= Henry Carleton (judge) =

American judge

Henry Carleton (c.1785 – March 28, 1863) was an American jurist.

Henry Carleton Coxe was born in Virginia, and entered college from Athens, Georgia. He graduated from Yale College in 1806. After leaving college, he dropped the surname Coxe, removed to Mississippi, and finally established himself at New Orleans in 1814. He served as a Lieutenant of Infantry, under Gen. Andrew Jackson, in the campaign which terminated January 8, 1815. He then actively engaged in the profession of the Law, and soon after, in connection with Mr L. Moreau, he began the translation of those portions of Las Siete Partidas, a celebrated Spanish code of Law, which were observed in Louisiana. In 1832 he was appointed U. S. District Attorney for the Eastern District of Louisiana. He was afterward appointed a Judge of the Supreme Court of Louisiana, which post he resigned on account of ill health in 1839.
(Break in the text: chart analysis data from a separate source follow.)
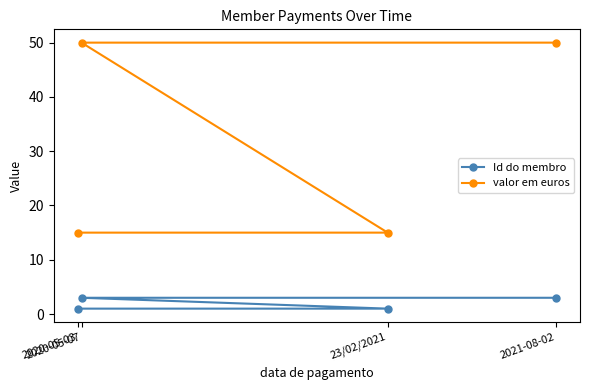

The value of valor em euros at 23/02/2021 is 15. True or false?

True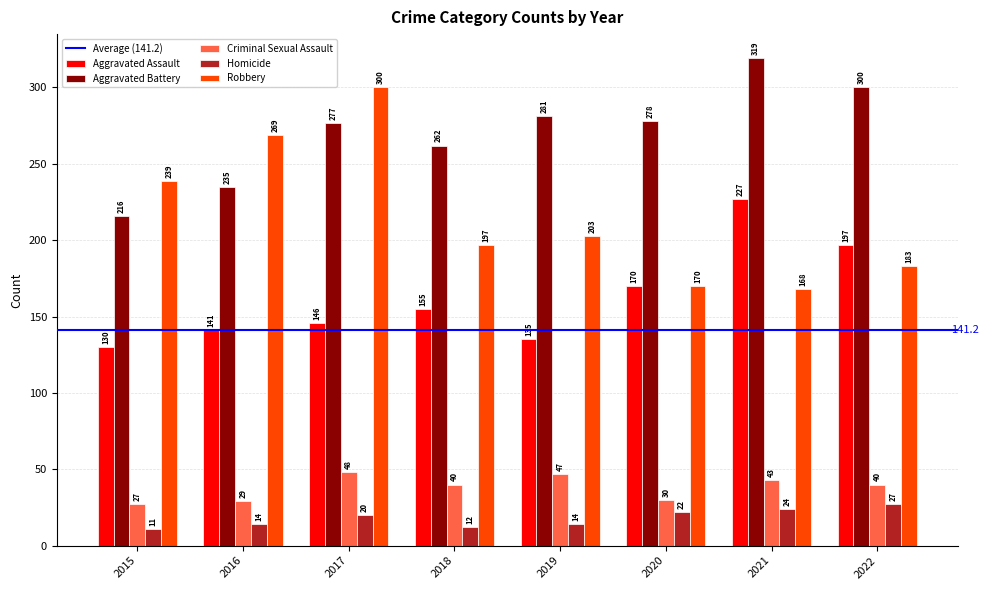

Is the value of Aggravated Assault at 2016 greater than the value of Homicide at 2021?

Yes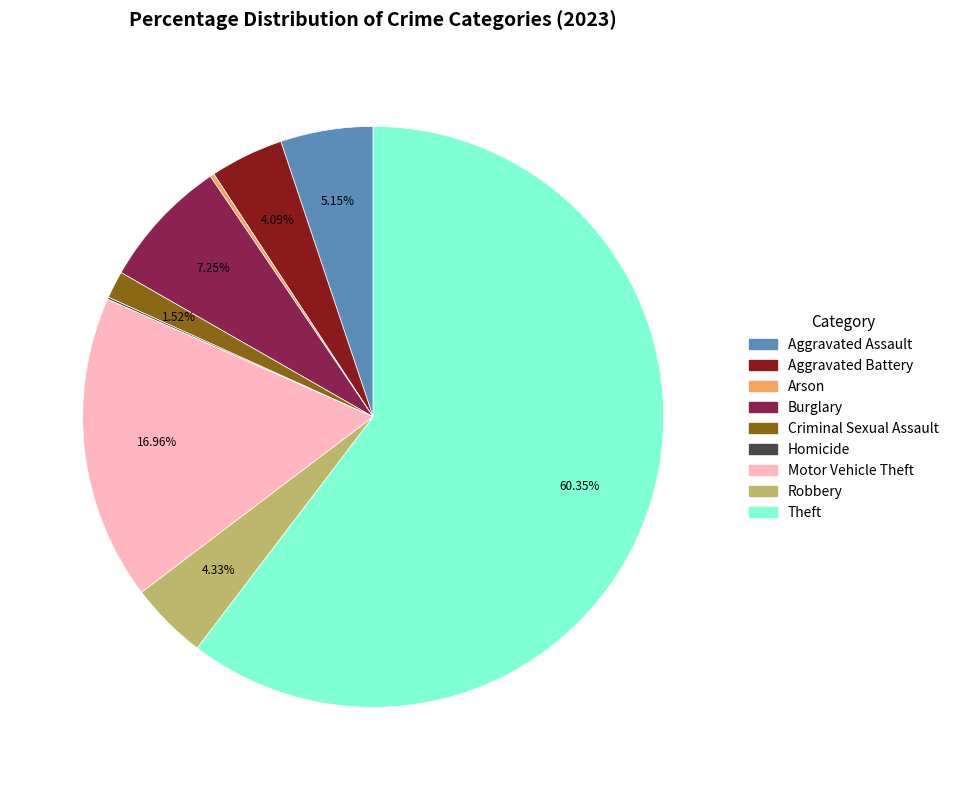

Between Aggravated Battery and Motor Vehicle Theft, which is larger?

Motor Vehicle Theft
He visited Europe several times and traveled extensively in this country, and finally, a number of years since, took up his residence in Philadelphia. He devoted much attention to biblical, theological and metaphysical studies, and published in 1857 a volume on Liberty and Necessity. He was elected to the American Philosophical Society (APS) in 1859. A few days before his death he read an essay on the Will, before the APS. Notwithstanding his early life in the South and the exposure of his property to confiscation by the Confederates, he adhered uncompromisingly to the U.S. Constitution and the Union.

He was twice married — first to Mlle. d' Avezac de Castera, a sister of Mrs. Edward Livingston, and after her death to Miss Vanderburgh. He died in Philadelphia, March 28, 1863 in his 78th year.